Comment by dijit

Comment by dijit 2 days ago

45 replies

It's downvoted because it's the definition of proportional.

3g of explosives personally handed to the most senior leadership of your enemy and with enough explosive force that 98% of people who had them attached to their person survived is the very definition of restrained and targeted. Certainly not "indiscriminate".

cultureswitch 2 days ago

Stuffing explosives into civilian appliances is the definition of indiscriminate.

If doing this isn't already banned by the Geneva Conventions, it is only because it wasn't practical to do.

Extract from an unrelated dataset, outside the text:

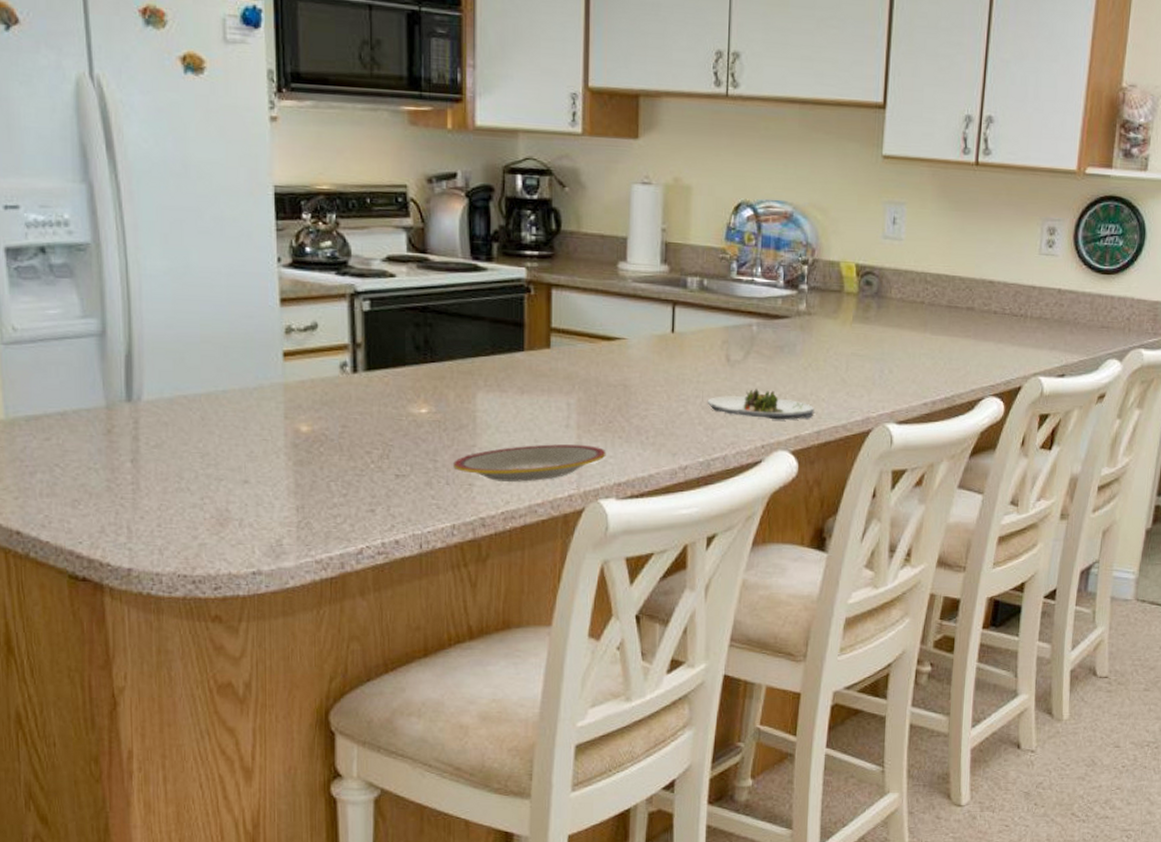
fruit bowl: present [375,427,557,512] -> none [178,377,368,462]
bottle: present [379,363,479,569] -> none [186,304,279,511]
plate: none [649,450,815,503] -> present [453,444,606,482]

But then again, very little that has happened in this region during the last 80 years has been following any international law.

  • dijit 2 days ago

    hardly, pagers might be accessible by the population, but hand delivered pagers distributed by a terror organisation are not exactly the same.

    Panasonic Toughbooks are technically available to the civilian population, but booby trapping a shipment of them that would be delivered to the US military would be a pretty sophisticated military strike. Hardly indiscriminite even if people took them home.

    • lm28469 2 days ago

      > hardly, pagers might be accessible by the population, but hand delivered pagers distributed by a terror organisation are not exactly the same.

      Over god knows how many months you don't think they would spread ?

      You don't think a dad would gift a pager to his kids or wife to stay in touch ?

      • ilbeeper 2 days ago

        Are you seriously suggesting that you would give away a pager, handed to you by your operator so that he can send you messages, a one-way legacy communication device selected as as an alternative for standard common cellphone specifically to avoid the risk of you being tracked by an enemy?

      • dijit 2 days ago

        No, I don't.

        If the US military gives you a laptop, you don't give it to your kids for schoolwork.

lm28469 2 days ago

> It's downvoted because it's the definition of proportional.

Two wrongs don't make a right... are we really at that level of brain activity on HN of all places ? this is schoolyard level

You can have proportional terrorism, proportional war crimes, proportional crimes against humanity. Proportionality doesn't tell you much, it certainly doesn't tell you anything about it being indiscriminate or not

> Certainly not "indiscriminate".

Cool, go tell that to the two kids who died: https://www.rte.ie/news/2024/0918/1470609-hezbollah-israel/

Also feel free to read the actual texts defining these things, detonating explosives in supermarkets is indiscriminate by nature, there is just no way around it if you're in good faith : https://ihl-databases.icrc.org/en/customary-ihl/v1/rule12

Both sides are clearly operating out of the boundaries we defined for conventional wars, is it really that hard to accept ? They're not even trying to hide it really... such a strange allergic reaction to these basic facts

  • nahumfarchi 2 days ago

    Proportionality is at the center of defining a war crime.

    "The principle of proportionality (Article 51(5) (b) API) states that even if there is a clear military target it is not possible to attack it if the expected harm to civilians, or civilian property, is excessive in relation to the expected military advantage."

    https://www.diakonia.se/ihl/resources/international-humanita...

    So, the case that Israel has to make here is that the expected millitary advantage from the operation exceeds the collateral damage. The fact that civilians died doesn't automatically make it a war crime from an international law point of view.

    • mempko 2 days ago

      I don't believe those children who died care about definitions. In fact they don't care much about anything anymore since they are dead.

      • dijit 2 days ago

        Appeal to emotion is harder to take seriously when Hezbollah rockets killed 12 children this year alone.

      • nahumfarchi 2 days ago

        Their death is tragic, but such is war unfortunately... Lebanon is participating in this one whether they like to or not.

        That aside, these definitions were written for a reason, even if they have no appeal to the current victims.

ibejoeb 2 days ago

Am I misinformed, or was 3,000? They are the most senior 3,000? When you send out 3,000 explosive into the general population, how do you mitigate the collateral damage? I truly don't know the answers here. I'm under the impression that they all detonated simultaneously, so I'm keen to infer that there was very little thought given to civilians unlucky enough to be in the vicinity.

Man. Blasting off fingers and genitals is really something...

  • dijit 2 days ago

    Were they not hand-delivered to Hezbollah?

    All the information I have seen indicates that they were handed to Hezbollah and distributed by Hezbollah for the intent purpose of avoiding Israeli intelligence services.

    • ibejoeb 2 days ago

      I'm not disputing that. But that's not where stuff happened. They detonated wherever the recipient happened to be.

      • dijit 2 days ago

        And materially it's different than assassinating them with a pistol because?